AI Solution Architect (AI)
Мэтч & Сопровод
Для мэтча с этой вакансией нужен Plus
Описание вакансии
TL;DR
AI Solution Architect (GPU Infrastructure): Designing and deploying large-scale GPU clusters and production inference systems with an accent on automation, infrastructure as code, and orchestration. Focus on building scalable containerized training pipelines and ensuring seamless deployment across thousands of GPUs.
Location: Poland, Serbia, Lithuania, Cyprus, Georgia.

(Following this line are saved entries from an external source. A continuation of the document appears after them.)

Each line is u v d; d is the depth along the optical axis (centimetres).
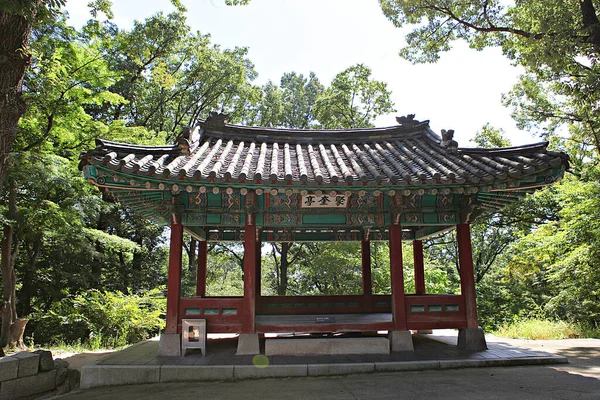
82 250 1734
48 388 691
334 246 2162
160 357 798
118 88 2198
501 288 2764
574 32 986
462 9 1299
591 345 1037
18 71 675
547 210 2125
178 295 838
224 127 1023
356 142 1069
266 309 1143
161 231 2336
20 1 571
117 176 720
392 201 884
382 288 2048
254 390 634
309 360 764
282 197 880
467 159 846
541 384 621
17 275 1884
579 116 1684
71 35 1313
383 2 1366
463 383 639
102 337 1384
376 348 825
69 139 1420
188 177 723
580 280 1526
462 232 897
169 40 2059
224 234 1130
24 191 1385
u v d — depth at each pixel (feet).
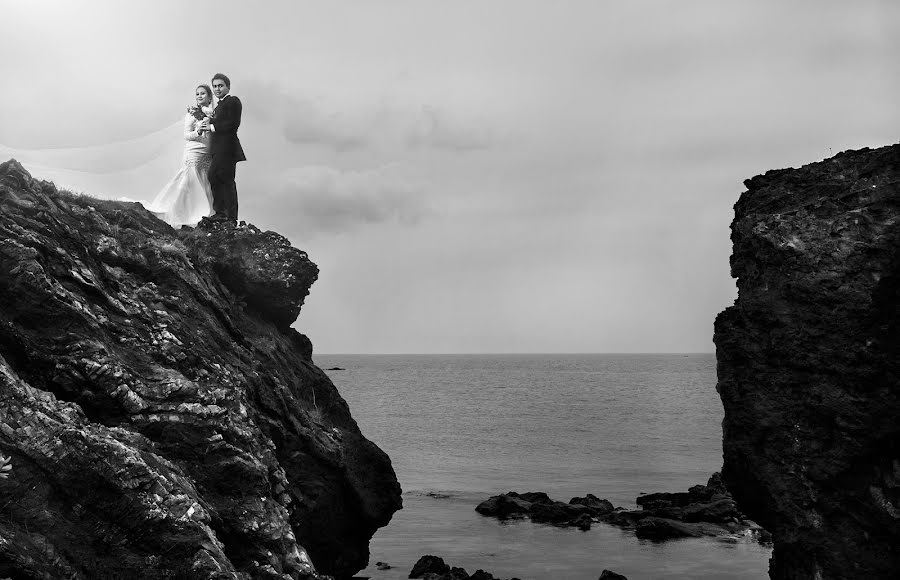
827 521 70.59
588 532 119.75
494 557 104.78
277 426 72.33
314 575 61.05
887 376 66.95
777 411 73.51
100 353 56.49
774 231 74.02
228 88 87.04
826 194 73.56
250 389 69.82
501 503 134.51
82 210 67.15
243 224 85.35
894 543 67.77
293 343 87.71
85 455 50.06
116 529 50.26
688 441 243.81
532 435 259.19
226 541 57.67
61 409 51.75
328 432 81.41
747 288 78.74
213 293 75.82
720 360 79.61
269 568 57.98
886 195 68.49
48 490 48.62
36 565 45.65
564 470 186.91
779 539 73.51
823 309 70.18
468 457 209.56
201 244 80.48
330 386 88.07
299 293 85.05
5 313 54.60
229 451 59.26
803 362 71.46
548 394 491.31
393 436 256.32
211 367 65.16
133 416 56.54
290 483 74.28
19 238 56.65
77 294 59.31
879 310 67.21
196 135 84.94
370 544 111.45
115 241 67.72
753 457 75.31
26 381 53.67
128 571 49.39
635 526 122.52
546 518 127.65
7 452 47.91
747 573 97.50
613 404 404.16
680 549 109.40
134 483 51.06
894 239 66.64
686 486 164.76
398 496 88.99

Remote, hybrid, or office options available depending on the role.
Company
Global provider of infrastructure and software solutions for AI, cloud, network, and security, powering digital experiences with a vast network of edge locations and GPUs.
What you will do
- Design end-to-end GPU cluster architectures for on-premises and cloud environments using Ansible, Terraform, Kubernetes, and Slurm.
- Develop and maintain Infrastructure as Code (IaC) modules to automate the provisioning, scaling, and monitoring of GPU resources.

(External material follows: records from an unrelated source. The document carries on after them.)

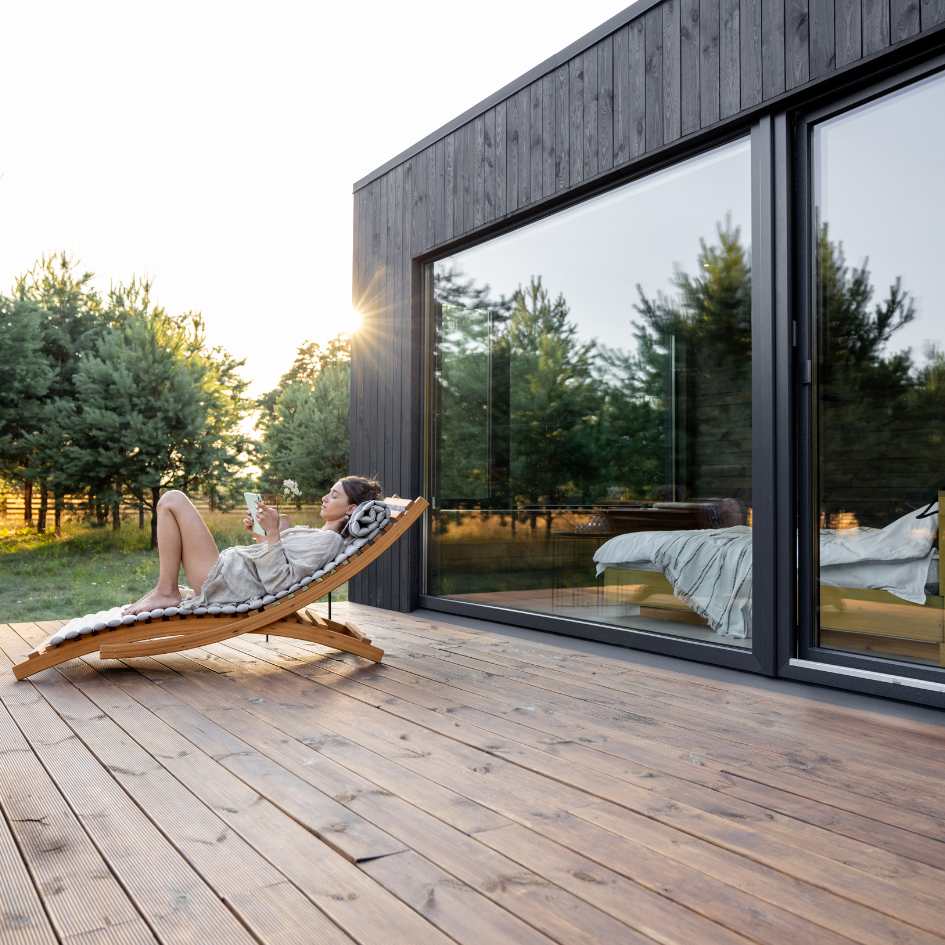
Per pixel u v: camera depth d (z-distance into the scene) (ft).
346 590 22.57
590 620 14.20
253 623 11.46
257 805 6.35
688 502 12.58
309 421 35.68
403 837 5.72
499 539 16.20
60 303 35.94
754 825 5.96
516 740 8.14
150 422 31.71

- Lead technical deep-dives, workshops, and present architectural solutions to stakeholders.
- Collaborate with engineering and product teams to integrate customer insights into product enhancements.
- Produce technical whitepapers, runbooks, and training materials while hosting webinars.
Requirements
- 3+ years of experience in Cloud or GPU AI Infrastructure DevOps.
- Proven track record of deploying large-scale, multi-node, multi-GPU clusters.
- Proficiency in Python or Go.
- Hands-on experience with Ansible, Terraform, Kubernetes (K8s), and Slurm.
- Solid understanding of ML ecosystems, tooling, and production deployment patterns.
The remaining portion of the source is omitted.